Affectionally known as Comme day – both Junya Watanabe and Comme des Garçons bookend it, with Noi Kei Ninomiya in-between – the shows from the CDG label of brands are consistently oversubscribed and often standing room only. This season, Watanabe referred to the concept for the spring collection as “extraordinary art born from the everyday”, taking, as he put it “ready-made items – objects originally intended for specific purposes—as one of the materials ”, this manifested in a slow procession of models with said ‘objects’ gathered in clusters around the body, either stitched to shoulders, affixed to multiple wire hangers, or caught within the trappings of a pair of opaque stockings. These are ideas ahead of their time, but still they will filter their way through to the more commercial end of ready-to-wear within a few years.

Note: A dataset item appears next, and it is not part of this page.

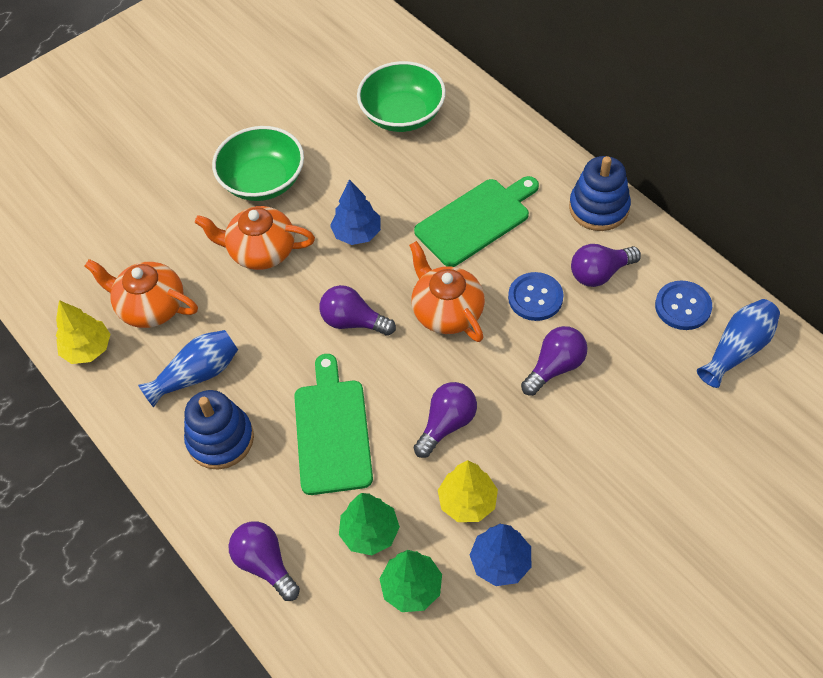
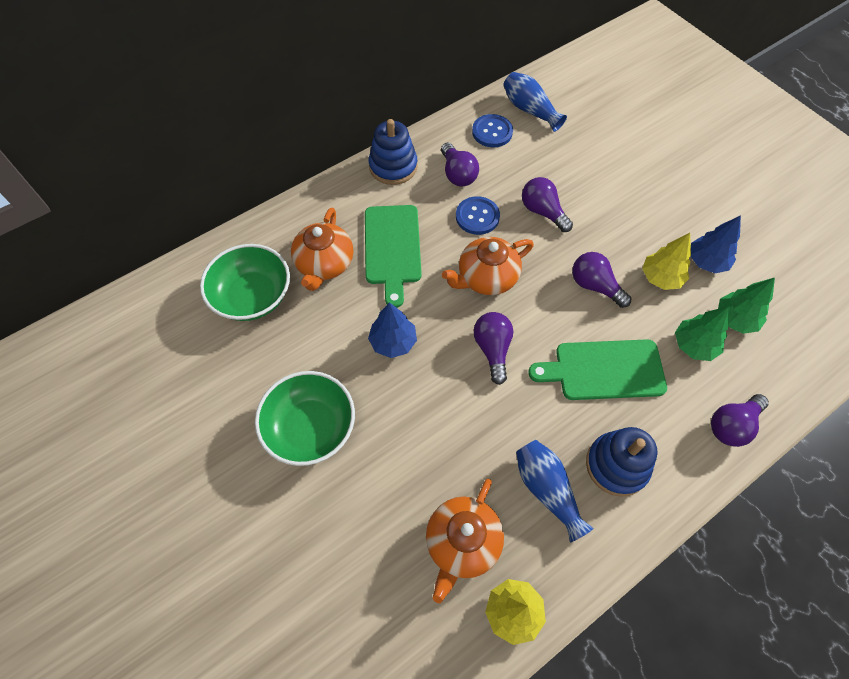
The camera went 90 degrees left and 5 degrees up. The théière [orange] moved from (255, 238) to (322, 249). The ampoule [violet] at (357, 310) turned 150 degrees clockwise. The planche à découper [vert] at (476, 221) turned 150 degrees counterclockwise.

Take the patchwork slip dresses, polka dots, and collaged lingerie – a version of which was last seen at Balenciaga’s fall 2024 show to lesser effect.
Watanabe’s work often defies explanation (although his menswear is more ‘conventional’), yet what we were gifted with today was the designers own version of a salon show with each model carrying a card with one descriptive sentence – ‘Dress with straw hats’, ‘Stockings and Rubber Boots’ – and look 5’s card, which simply read ‘Parasols’, did not do justice to the innovative construction techniques it takes to sew three parasols into a cotton sun dress and hook their handles just so, to enable the wearer to walk unhindered! Nevertheless the designers recontextualizing provided an unconventional way to view everyday items, this is how the mundane (plastic cutlery, boxing gloves, and even straw hats) becomes magnificent.






THE DIRECTION
THE QUOTE

Extraordinary art born from the everyday. I took a different approach to making clothes than before. By treating ready-made items—objects originally intended for specific purposes—as one of the materials, I recontextualized them and explored forms that could never be achieved through conventional methods.
Junya Watanabe, Creative Director, Junya Watanabe
THE WRAP UP
Junya Watanabe’s Spring 2026 collection was a reminder that fashion’s language can speak beyond the basic. Working from the idea of “extraordinary art born from the everyday,” he transformed the mundane into the magnificent — parasols into sun dresses, stockings into sculpture, cutlery into couture. The show unfolded with each look an invitation to see the familiar in a new light as new meanings for the objects we are surrounded with everyday were reconstructed, layered, and ultimately Watanabe-ised.